Une séquence de l’excellente série « The Crown » – la Couronne, d’ailleurs récompensée par les Golden globes – montre la reine Elisabeth II, dans l’imminence dans son accession au trône, qui s’entend prodiguer le conseil suivant : « Il y a maintenant deux personnages en toi : Elisabeth et la reine. Il y aura des moments où ces deux personnages ne seront pas d’accord mais, à la fin, c’est la reine qui doit avoir raison. »

Cette simple scène montre à quel point le pouvoir n’est pas toujours le grand pourvoyeur de liberté que nous imaginons. Au contraire, nous voyons ici que le pouvoir mange l’individu.

Pourtant, un des motifs principaux de « se mettre à son compte », ou de créer sa propre entreprise, est un désir de liberté.

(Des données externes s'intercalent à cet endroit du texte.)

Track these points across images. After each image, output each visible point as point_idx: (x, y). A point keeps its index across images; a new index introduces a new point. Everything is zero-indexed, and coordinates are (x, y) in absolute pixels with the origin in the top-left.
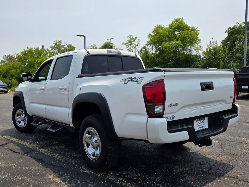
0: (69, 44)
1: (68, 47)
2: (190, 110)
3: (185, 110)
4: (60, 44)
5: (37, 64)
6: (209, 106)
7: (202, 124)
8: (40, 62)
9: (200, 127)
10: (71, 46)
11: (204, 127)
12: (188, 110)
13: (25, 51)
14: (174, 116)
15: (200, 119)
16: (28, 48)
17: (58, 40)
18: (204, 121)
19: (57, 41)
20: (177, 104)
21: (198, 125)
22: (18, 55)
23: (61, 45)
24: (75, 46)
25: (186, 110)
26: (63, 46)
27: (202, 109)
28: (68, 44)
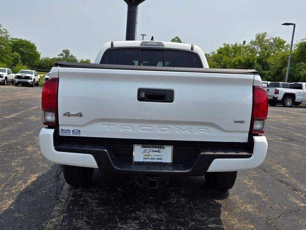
0: (276, 37)
1: (275, 42)
2: (114, 126)
3: (102, 126)
4: (264, 37)
5: (229, 65)
6: (166, 128)
7: (157, 153)
8: (234, 61)
9: (150, 157)
10: (279, 40)
11: (161, 159)
12: (111, 126)
13: (221, 49)
14: (79, 131)
15: (151, 146)
16: (224, 44)
17: (261, 32)
18: (161, 150)
19: (260, 34)
20: (80, 115)
21: (145, 154)
22: (213, 53)
23: (266, 38)
24: (285, 40)
25: (106, 126)
26: (268, 41)
27: (143, 130)
28: (274, 38)
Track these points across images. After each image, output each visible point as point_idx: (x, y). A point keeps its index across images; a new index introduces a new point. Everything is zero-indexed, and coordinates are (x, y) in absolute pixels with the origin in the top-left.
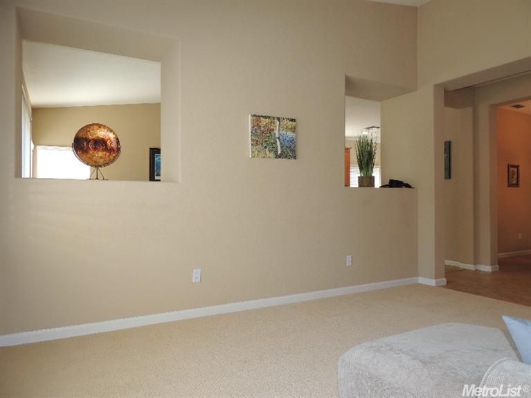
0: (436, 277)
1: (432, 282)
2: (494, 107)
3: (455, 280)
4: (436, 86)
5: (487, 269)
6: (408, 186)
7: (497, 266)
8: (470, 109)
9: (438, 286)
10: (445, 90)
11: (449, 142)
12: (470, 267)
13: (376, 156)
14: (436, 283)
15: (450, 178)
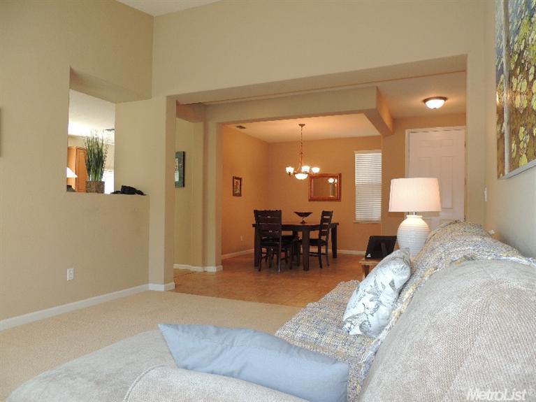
0: (165, 282)
1: (161, 288)
2: (222, 125)
3: (184, 283)
4: (169, 98)
5: (212, 269)
6: (141, 193)
7: (221, 266)
8: (201, 124)
9: (167, 291)
10: (177, 102)
11: (184, 152)
12: (199, 269)
13: (107, 159)
14: (165, 288)
15: (184, 186)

Ne plus dépendre des caprices arbitraires d’un chef, voilà ce qui motive souvent les porteurs de projet. En vérité, qui est le plus libre : le salarié qui, moyennant un préavis de trois mois, peut quitter l’entreprise quand bon lui semble ; ou le dirigeant qui, à moins d’être un cynique accompli, ne saurait quitter le bateau sans s’être préoccupé de la suite ? Vendre une entreprise – quand elle est vendable – ne se fait pas aussi finalement que signer une lettre de démission. Et la question du « Et après ? » se pose souvent avec la même acuité pour l’un et l’autre, sauf à céder son entreprise, cas plutôt rare, pour un montant qui nous met définitivement à l’abri du besoin.

La liberté de l’entrepreneur ne se mesure donc pas dans son quotidien, souvent encombré, aux frontières perméables entre vie professionnelle et vie personnelle. Elle s’exerce dans la décision même de prendre son destin en main et d’assumer les responsabilités afférentes. Il s’agit bel et bien d’une liberté existentielle, non d’une liberté de bohème.

Dans la même série, mais un autre épisode, Elisabeth rappelle à son premier ministre qu’il y a deux côtés dans la constitution : le côté « efficace » et le côté « digne », le gouvernement incarnant le premier, la monarchie le second.

Pour un entrepreneur, qui n’est aucunement roi, c’est bel et bien la soumission de sa liberté quotidienne à sa liberté existentielle qui constitue une part de la dignité. Non pas le simple sacrifice de son temps, mais le fait d’assumer jusqu’au bout les responsabilités qu’il a endossées en se lançant dans l’aventure. Et c’est bien ce qui est parfois choquant dans le spectacle que donnent ceux qui ont des responsabilités publiques.